While officials high and low must — and will — be held accountable for their share of the fault, the big lesson learned is that the American system with all its wealth, capacity, checks and balances and vigorous free speech failed to avoid the disaster.

Many individuals shouted loudly, in advance (sometimes for years), about the coming danger, but one can distill the failure of America's overall, collective failure to a number of misjudgments.

Collectively,the country: (1) failed to listen to credible warnings; (2) assumed that our good luck would continue unabated; (3) failed to adequately assess the magnitude and likelihood of the danger; and (4) permitted the compelling pressures and benefits of business as usual to drive from its mind a serious consideration of a radical , bad change from the status quo.

In short, we were complacent. Actually preparing and paying for prevention or protection from a likely calamitous event was so appalling that we simply ignored it. Psychologists call it denial. The news calls it — 10,000 or more dead Americans.

Many commentators, and members of the public, have quickly noted that if emergency services are so rotten for a hurricane or flood, what does this say about our preparations for terrorist attacks in the future. They rightly ask what has the federal government been doing these last four years since September 11.

These thoughts about the terrorist threat have been troubling me for some time, as my regular readers and viewers are aware. And by chance, my book on this topic, "The West's Last Chance" (Regnery Publishing), is to be published this weekend, September 11. But the danger of muddled thinking and preparation for the terrorist threat goes far beyond even the major responsibilities and failures of FEMA.

Because, as heartbreaking, appalling and disgraceful as this event covering an area the size of Kansas is, it is merely a warning, writ small, of the danger facing the entire country (indeed our entire Western civilization) if we continue to face the Islamist threat with the same complacency with which we have faced the threat to New Orleans and the Gulf Coast.

Complacency is easy to spot after the fact. Today we are all indignant with the complacency of our governments concerning the conditions in New Orleans.

And yet how many of us, honestly, had given a moment's thought to this until sometime last Tuesday morning? Perhaps we assumed our governments were handling such matters? We were wrong.

We Americans are proud of our self-reliance. But today, that self reliance requires each citizen to think for him- or her-self about other dangers, such as the Islamist terrorist threat, and to inquire whether our government is complacent or seized with a sense of urgency to protect America.

I happen to think that regarding the Islamist threat, President Bush has shown more concern and provided more action than most of the politicians and journalists. But even the president's actions and thoughts are very dangerously short of what is needed. As much as he has done, it still falls within the category of complacency if one seriously thinks about the threat.

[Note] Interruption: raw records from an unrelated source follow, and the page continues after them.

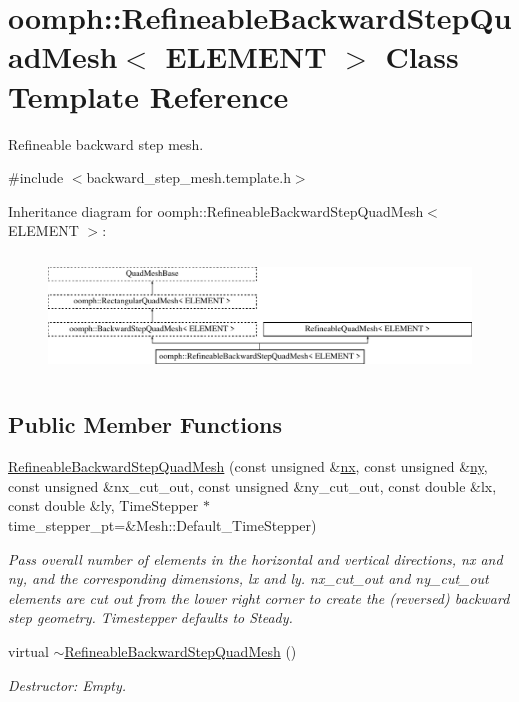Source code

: \hypertarget{classoomph_1_1RefineableBackwardStepQuadMesh}{}\section{oomph\+:\+:Refineable\+Backward\+Step\+Quad\+Mesh$<$ E\+L\+E\+M\+E\+NT $>$ Class Template Reference}
\label{classoomph_1_1RefineableBackwardStepQuadMesh}


Refineable backward step mesh.  




{\ttfamily \#include $<$backward\+\_\+step\+\_\+mesh.\+template.\+h$>$}

Inheritance diagram for oomph\+:\+:Refineable\+Backward\+Step\+Quad\+Mesh$<$ E\+L\+E\+M\+E\+NT $>$\+:\begin{figure}[H]
\begin{center}
\leavevmode
\includegraphics[height=3.218391cm]{classoomph_1_1RefineableBackwardStepQuadMesh}
\end{center}
\end{figure}
\subsection*{Public Member Functions}
\begin{DoxyCompactItemize}
\item 
\hyperlink{classoomph_1_1RefineableBackwardStepQuadMesh_a0502cd96a9edc2789f9ddf6ec7b1d2ca}{Refineable\+Backward\+Step\+Quad\+Mesh} (const unsigned \&\hyperlink{classoomph_1_1RectangularQuadMesh_abfef93d6322886cdce14a437186e4821}{nx}, const unsigned \&\hyperlink{classoomph_1_1RectangularQuadMesh_a86d76a55eb7c4e8bca9b74d23c8b0412}{ny}, const unsigned \&nx\+\_\+cut\+\_\+out, const unsigned \&ny\+\_\+cut\+\_\+out, const double \&lx, const double \&ly, Time\+Stepper $\ast$time\+\_\+stepper\+\_\+pt=\&Mesh\+::\+Default\+\_\+\+Time\+Stepper)
\begin{DoxyCompactList}\small\item\em Pass overall number of elements in the horizontal and vertical directions, nx and ny, and the corresponding dimensions, lx and ly. nx\+\_\+cut\+\_\+out and ny\+\_\+cut\+\_\+out elements are cut out from the lower right corner to create the (reversed) backward step geometry. Timestepper defaults to Steady. \end{DoxyCompactList}\item 
virtual \hyperlink{classoomph_1_1RefineableBackwardStepQuadMesh_af30cb7d5ef893e64b184d540ed415e11}{$\sim$\+Refineable\+Backward\+Step\+Quad\+Mesh} ()
\begin{DoxyCompactList}\small\item\em Destructor\+: Empty. \end{DoxyCompactList}\end{DoxyCompactItemize}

The mortal danger we face comes not merely from Osama bin Laden and a few thousand terrorists. Rather, we are confronted with the Islamic world — one-fifth of mankind — in turmoil and insurgent as it has not been in at least 500 (if not 1500) years.

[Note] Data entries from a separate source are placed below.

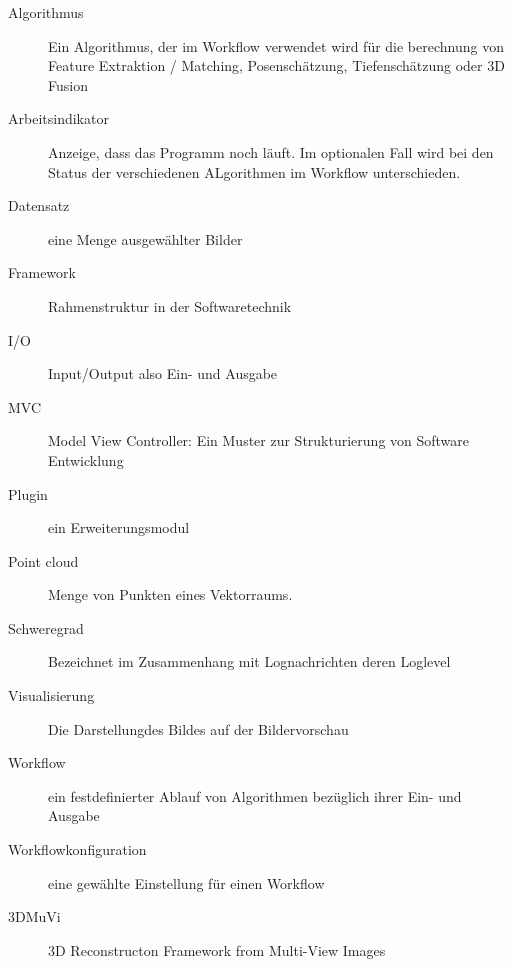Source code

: 
\begin{description}
	\item[Algorithmus] Ein Algorithmus, der im Workflow verwendet wird für die berechnung von Feature Extraktion / Matching, Posenschätzung, Tiefenschätzung oder 3D Fusion
	\item[Arbeitsindikator] Anzeige, dass das Programm noch läuft. Im optionalen Fall wird bei den Status der verschiedenen ALgorithmen im Workflow unterschieden.
	\item [Datensatz] eine Menge ausgewählter Bilder
	\item[Framework] Rahmenstruktur in der Softwaretechnik
	\item[I/O] Input/Output also Ein- und Ausgabe
	\item[MVC] Model View Controller: Ein Muster zur Strukturierung von Software Entwicklung
	\item[Plugin] ein Erweiterungsmodul 
	\item[Point cloud] Menge von Punkten eines Vektorraums.
	\item[Schweregrad] Bezeichnet im Zusammenhang mit Lognachrichten deren Loglevel
	\item[Visualisierung] Die Darstellungdes Bildes auf der Bildervorschau
	\item [Workflow] ein festdefinierter Ablauf von Algorithmen bezüglich ihrer Ein- und Ausgabe
	\item [Workflowkonfiguration] eine gewählte Einstellung für einen Workflow
	\item[3DMuVi] 3D Reconstructon Framework from Multi-View Images
\end{description}
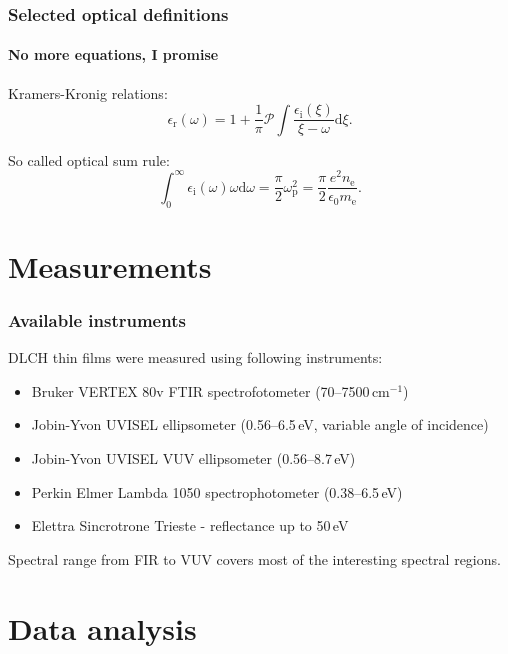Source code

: \documentclass{beamer}
\begin{document}
\begin{frame}
    \frametitle{Selected optical definitions}
    \framesubtitle{No more equations, I promise}

Kramers-Kronig relations:
\begin{equation}
\epsilon_\mathrm{r}(\omega) = 1 + \frac{1}{\pi} \mathcal{P} \int \frac{\epsilon_\mathrm{i}(\xi)}{\xi - \omega} \mathrm{d}\xi \mathrm{.}
\label{KKint}
\end{equation}

So called optical sum rule:
\begin{equation}
\int_0^\infty \epsilon_\mathrm{i} (\omega) \omega \mathrm{d} \omega = \frac{\pi}{2} \omega_\mathrm{p}^2 = \frac{\pi}{2} \frac{e^2 n_\mathrm{e}}{ \epsilon_0 m_\mathrm{e}} \mathrm{.}
\end{equation}

\end{frame}

\section{Measurements}

\begin{frame}
   \frametitle{Available instruments}
   DLCH thin films were measured using following instruments:
	\begin{itemize}
	\item Bruker VERTEX 80v FTIR spectrofotometer (70--7500\,cm$^{-1}$)
	\item Jobin-Yvon UVISEL ellipsometer (0.56--6.5\,eV, variable angle of incidence)
	\item Jobin-Yvon UVISEL VUV ellipsometer (0.56--8.7\,eV)
	\item Perkin Elmer Lambda 1050 spectrophotometer (0.38--6.5\,eV)
	\item Elettra Sincrotrone Trieste - reflectance up to 50\,eV
	\end{itemize}
   Spectral range from FIR to VUV covers most of the interesting spectral regions.
\end{frame}

\section{Data analysis}
\end{document}
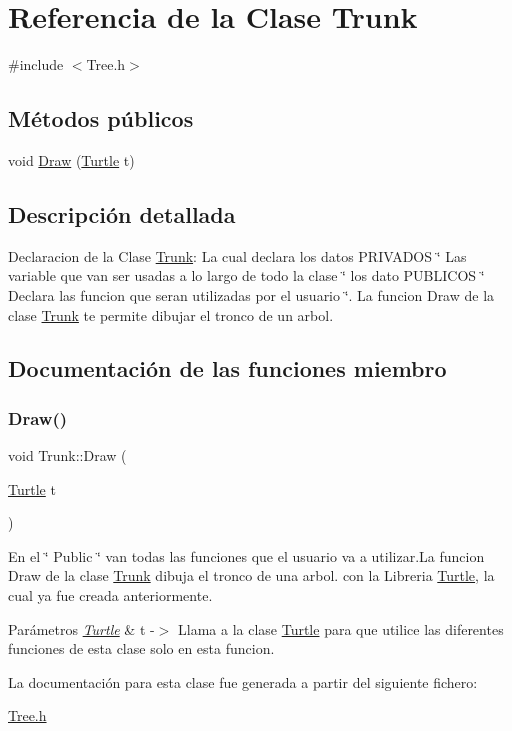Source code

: \hypertarget{class_trunk}{}\section{Referencia de la Clase Trunk}
\label{class_trunk}


{\ttfamily \#include $<$Tree.\+h$>$}

\subsection*{Métodos públicos}
\begin{DoxyCompactItemize}
\item 
void \mbox{\hyperlink{class_trunk_aa3aae2a880f2f7e0ee99ea1ff76e874b}{Draw}} (\mbox{\hyperlink{class_turtle}{Turtle}} t)
\end{DoxyCompactItemize}


\subsection{Descripción detallada}
Declaracion de la Clase \mbox{\hyperlink{class_trunk}{Trunk}}\+: La cual declara los datos P\+R\+I\+V\+A\+D\+OS \char`\"{} Las variable que van ser usadas a lo largo de todo la clase \char`\"{} los dato P\+U\+B\+L\+I\+C\+OS \char`\"{} Declara las funcion que seran utilizadas por el usuario \char`\"{}. La funcion Draw de la clase \mbox{\hyperlink{class_trunk}{Trunk}} te permite dibujar el tronco de un arbol. 

\subsection{Documentación de las funciones miembro}
\mbox{\label{class_trunk_aa3aae2a880f2f7e0ee99ea1ff76e874b}} 
\subsubsection{\texorpdfstring{Draw()}{Draw()}}
{\footnotesize\ttfamily void Trunk\+::\+Draw (\begin{DoxyParamCaption}\item[{\mbox{\hyperlink{class_turtle}{Turtle}}}]{t }\end{DoxyParamCaption})\hspace{0.3cm}{\ttfamily [inline]}}

En el \char`\"{} Public \char`\"{} van todas las funciones que el usuario va a utilizar.\+La funcion Draw de la clase \mbox{\hyperlink{class_trunk}{Trunk}} dibuja el tronco de una arbol. con la Libreria \mbox{\hyperlink{class_turtle}{Turtle}}, la cual ya fue creada anteriormente.
\begin{DoxyParams}{Parámetros}
{\em \mbox{\hyperlink{class_turtle}{Turtle}}} & t -\/$>$ Llama a la clase \mbox{\hyperlink{class_turtle}{Turtle}} para que utilice las diferentes funciones de esta clase solo en esta funcion. \\
\hline
\end{DoxyParams}


La documentación para esta clase fue generada a partir del siguiente fichero\+:\begin{DoxyCompactItemize}
\item 
\mbox{\hyperlink{_tree_8h}{Tree.\+h}}\end{DoxyCompactItemize}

We don't yet know whether this passion has touched 1 percent, 10 percent or 50 percent of over a billion souls. But combined with the sudden and untimely availability of weapons of mass destruction to any sufficiently determined large group of people, and facilitated by the dangerously interconnected globalized world, the threat to us all must be as urgently dealt with today, as New Orleans should have been last week and last year and last decade.

I argue that across the board, from cargo containers searched, to Arab translators hired, to borders guarded, to domestic and foreign intelligence collected, to rational scrutiny of Arab and Muslim young men, to political correctness snubbed, to the size of our military, to our (and Europe's) willingness to defend our culture from Islamist intimidation, to our international diplomacy, we remain as complacent and exposed to mortal threat today as were the poor dead souls of New Orleans last week.

But at least we, the still living, have been given a providential warning.